I’m impressed at the events that transpired between Elyse’s “want to take this one?” and my “sure”: flashbacks of being at my husband’s bedside at Cleveland Clinic, flashbacks of my own local hospital stay following an accident, and the excitement (as both patient and spouse) of seeing the discharge nurse walk into the room.

It wasn’t for memories sake that I was thumbing through my past. What I wanted to gain - in a matter of 1 second - was perspective. When I was the bedside spouse, when I was the patient, when all I wanted was to see was the discharge nurse… what could a RD have said to me to get my attention? Because it was those qualities that I wanted to have right then, right there.

I knew my delivery wouldn’t be perfect; through continued opportunities, I would improve my delivery. I wanted to make a connection. Goal achieved.

What I learned is that it all comes back to the same thing: no matter the setting, we rely on our personality to engage, and our skills to translate the science of nutrition into meaningful messages. The audience and setting will change constantly, as each is unique.

I had all the skills I needed when I walked into that hospital room: sincerity, confidence, and the ability to meet the patient at her level of understanding. With practice, my presentations have become more fluid. Practice, practice, practice.

Saturday, February 1, 2014

Children Are Not Little Adults…

By: Christina Kalafsky, UMD Dietetic Intern 

After completing an eight-week rotation in a community hospital, two weeks of staff relief, and another two-week rotation at a different hospital, I was pretty confident in my clinical skills as a dietitian. Until I started my rotation at the Children’s National Medical Center…

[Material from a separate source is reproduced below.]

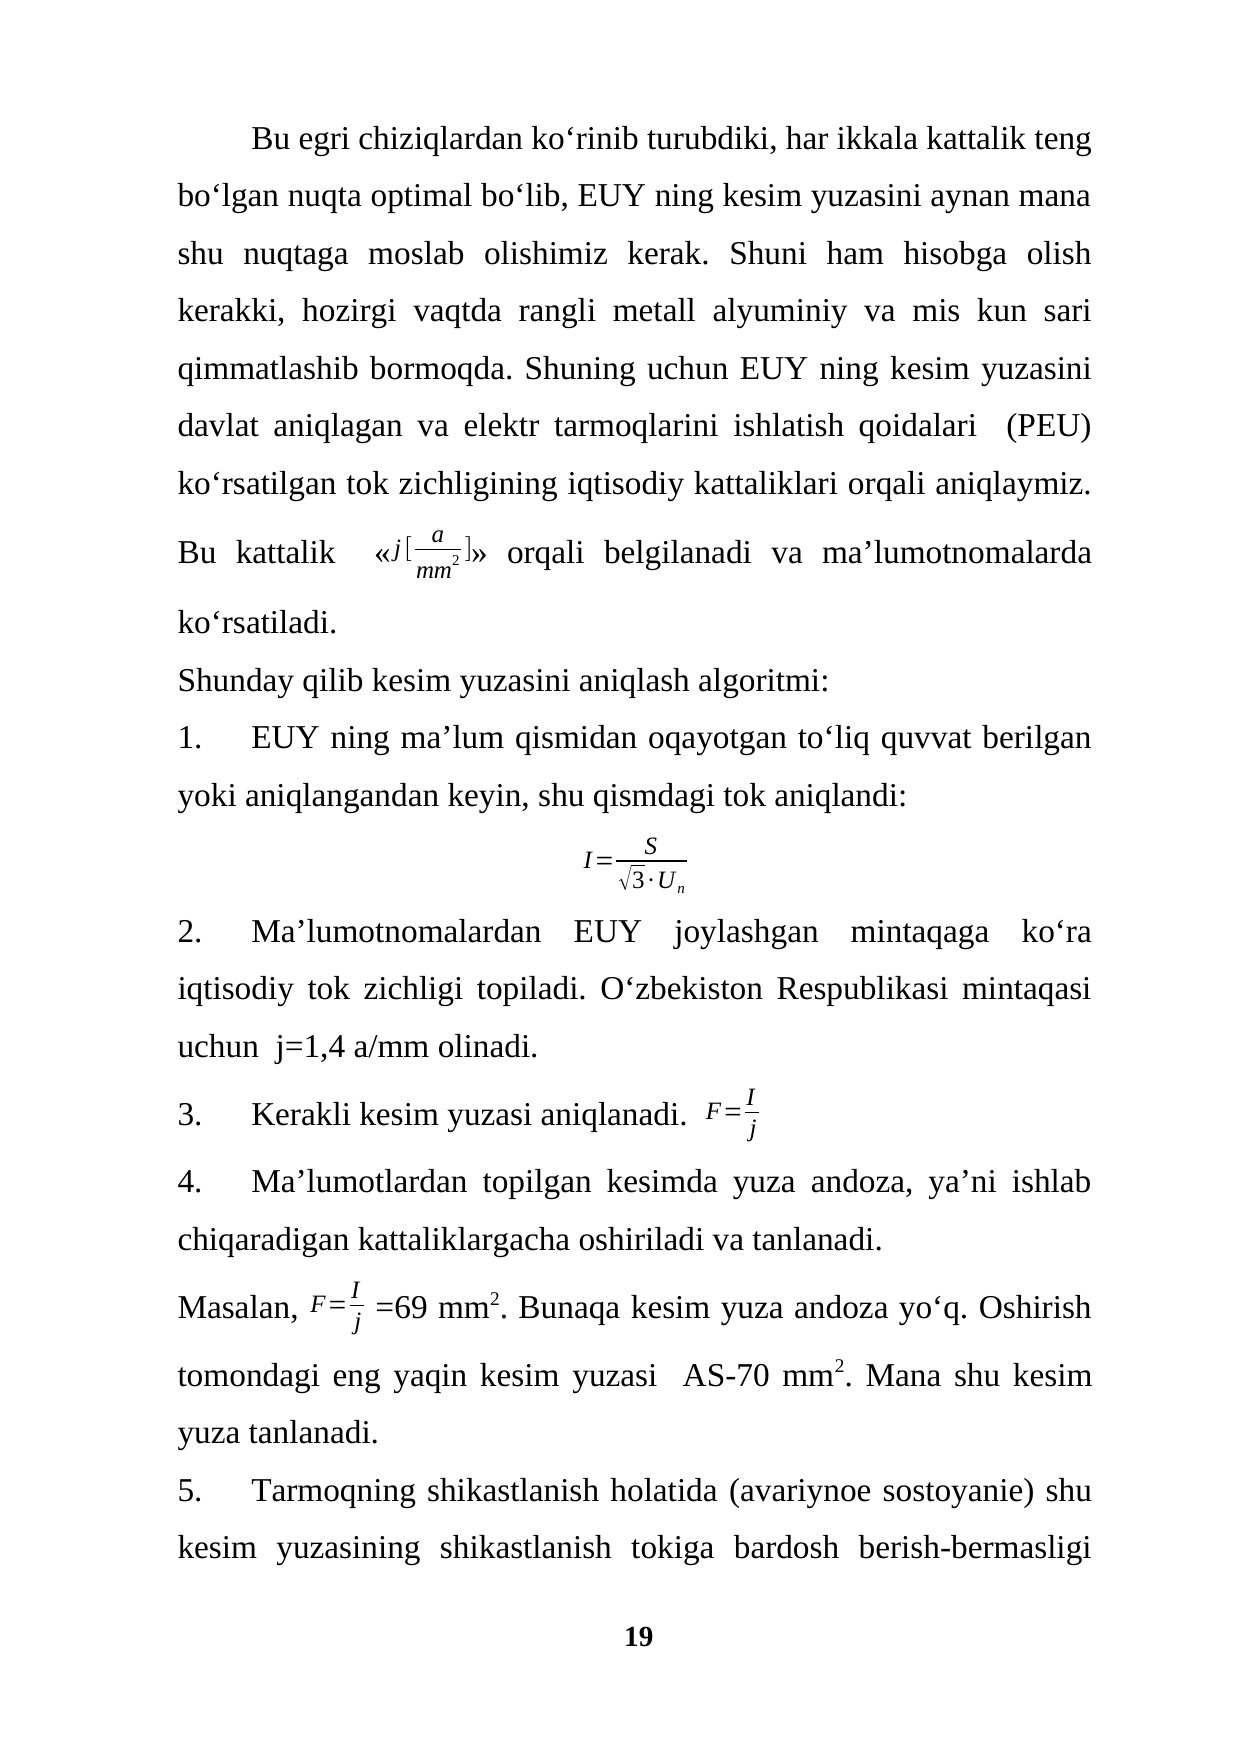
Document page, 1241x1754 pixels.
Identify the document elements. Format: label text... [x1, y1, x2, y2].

Virtually every aspect of nutrition care in the pediatric population is different from adults. When my preceptor asked me about energy needs during the stress response, I responded confidentially with, “Energy needs are increased, of course!” Wrong.  During critical illness pediatric needs are decreased and the acute stress response actually inhibits growth. While calculating a TPN regimen for a patient, I was concerned over the glucose infusion rate. In adults you typically want this to be about 5mg/kg/min; however in infants, it can go up to 15 mg/kg/min! And you don’t calculate a child’s ideal body weight using an equation; you plot it on a chart. There are different growth charts for premature infants, infants from birth to 24 months, children and adolescents aged 2-20 years old, and even for certain conditions such as trisomy 21 and cerebral palsy. What I came to realize, CHILDREN ARE NOT LITTLE ADULTS.

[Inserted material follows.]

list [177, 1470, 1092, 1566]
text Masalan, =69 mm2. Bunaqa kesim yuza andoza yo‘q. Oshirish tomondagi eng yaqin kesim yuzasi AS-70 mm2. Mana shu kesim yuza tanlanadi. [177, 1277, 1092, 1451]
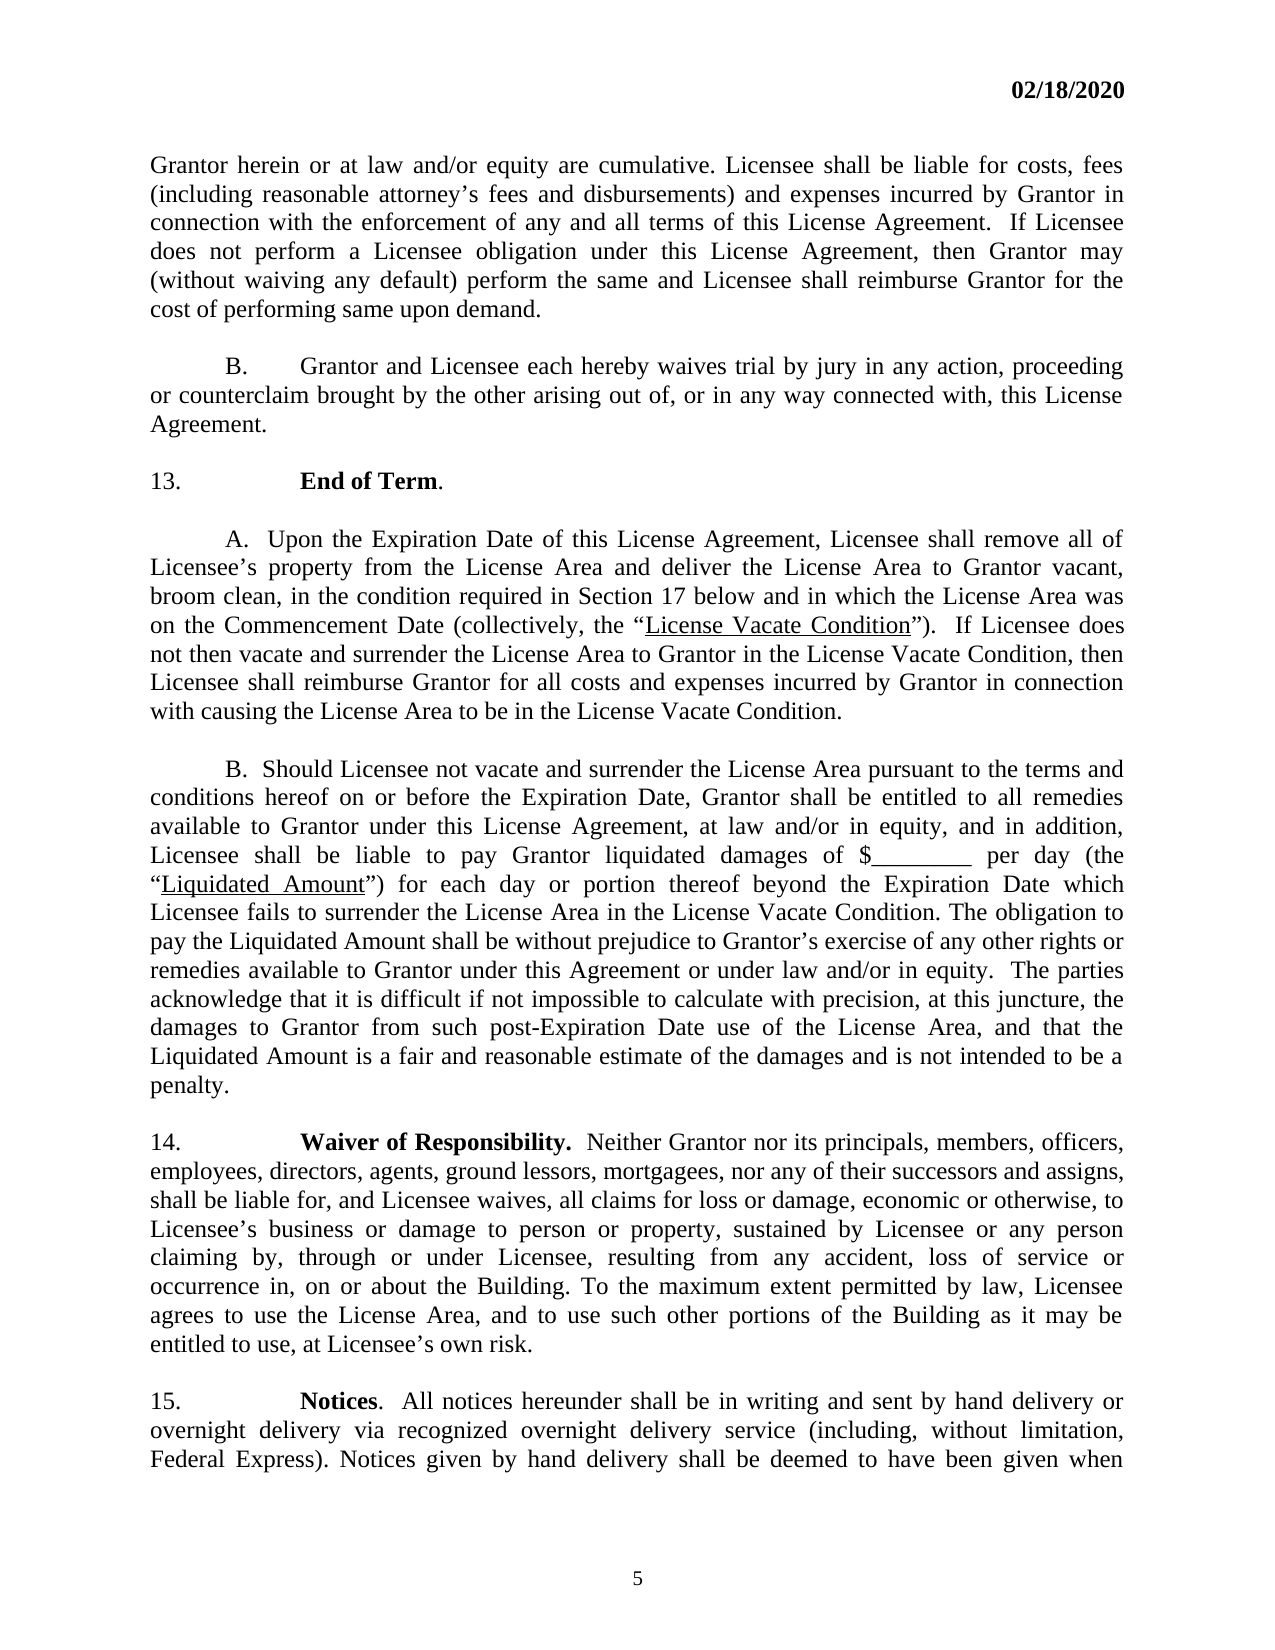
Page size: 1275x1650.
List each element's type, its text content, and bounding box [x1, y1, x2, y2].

Infants and children are still growing and developing and therefore, require more calories, protein, vitamins/minerals and fluid per kilogram compared to adults. Pediatric patients are vulnerable to smaller changes in therapies, so even changing their continuous tube feeding regimen by 1 ml/hour can make a huge difference. With help from my awesome preceptors, I restored my confidence in my clinical skills!

In just the two weeks I got to spend at Children’s National I learned SO much. And this is one of the reasons I love clinical nutrition-you are on a constant learning curve and learn something new every day!